In 2001, banjoist Scott and guitarist Seth formed The Avett Brothers with standup bass player Bob. Growing up in Concord, NC, the boys immersed themselves in their musician dad’s record collection, falling in love with Bob Dylan, Neil Young, and Crosby, Stills & Nash. They rose to the status of genre stalwarts over the course of six albums, including 2007’s acclaimed Emotionalism. The book is open though, and the next chapter for The Avett Brothers will definitely be the brightest, boldest, and biggest yet.
The Milk Carton Kids
Listening to The Milk Carton Kids — Joey Ryan and Kenneth Pattengale — talk about their creative process, it’s easy to imagine them running in opposite directions even while yoked together. “Joey and I famously have an adversarial relationship,” Pattengale says. They dig at each other in interviews and on stage, where Ryan plays his own straight man, while Pattengale tunes his guitar. The songs emerge somewhere in the silences and the struggle between their sensibilities. They have been known to argue over song choices. They have been known to argue about everything from wardrobe to geography to grammar. But their singing is the place where they make room for each other and the shared identity that rises out of their combined voices. Defying the conventions of melody and harmony is a strategy The Milk Carton Kids have consciously embraced. “Sometimes we’ll switch parts for a beat or a bar or a note,” Ryan says. “And that starts to obfuscate what is the melody and what is the supporting part because we think of both of them being strong enough to stand alone.”
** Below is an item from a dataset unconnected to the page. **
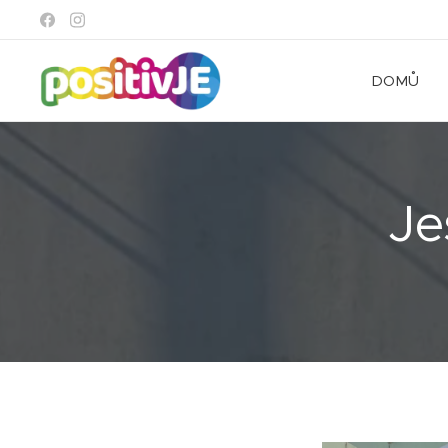
DOMŮ
Je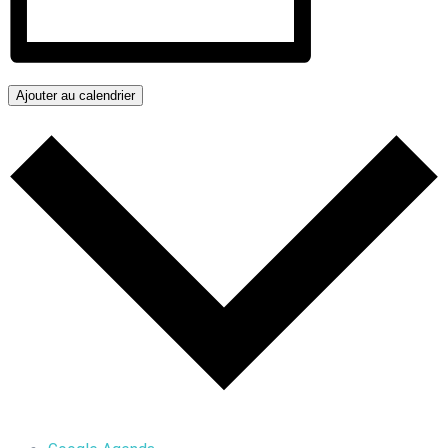
Ajouter au calendrier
“There are only so many things you can do alone in life that allow you to transcend your sense of self for even a short period,” Pattengale continues. “I’m the lucky recipient of a life in which for hundreds of times, day after day, I get to spend an hour that is like speaking a language only two people know and doing it in a space with others who want to hear it.
The Only Ones, the group’s new record (out now on the band’s own Milk Carton Records imprint in partnership with Thirty Tigers), finds Ryan and Pattengale performing a stripped-down acoustic set without a backing band. On The Only Ones, the pair returns to the core of what they are about musically: the duo.
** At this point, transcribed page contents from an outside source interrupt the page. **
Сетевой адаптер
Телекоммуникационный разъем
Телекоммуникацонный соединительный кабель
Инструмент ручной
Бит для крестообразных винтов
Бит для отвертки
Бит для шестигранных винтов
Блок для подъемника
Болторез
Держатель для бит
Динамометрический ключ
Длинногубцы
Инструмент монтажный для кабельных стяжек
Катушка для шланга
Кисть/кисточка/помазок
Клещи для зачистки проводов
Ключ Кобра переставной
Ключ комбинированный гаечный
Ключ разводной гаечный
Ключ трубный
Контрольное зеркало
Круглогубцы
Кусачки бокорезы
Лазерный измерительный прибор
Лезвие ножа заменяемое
Ryan and Pattengale also recently hosted the 18th annual Americana Honors & Awards for the second year in a row, while the group has been nominated for three Grammy Awards: Best Folk Album in 2013 (The Ash & Clay); Best American Roots Performance in 2015 (“The City of Our Lady”); and Best Engineered Album, Non-Classical, in 2018 (All the Things That I Did and All the Things That I Didn’t Do).
Over the past few years, life has changed dramatically for The Milk Carton Kids. Pattengale has moved to Nashville, where he is also producing records; Ryan is now the father of two children and works as a producer on Live from Here with Chris Thile. A break from years of non-stop touring, Ryan says, has yielded “space outside of the band that gives us perspective on what the band is.”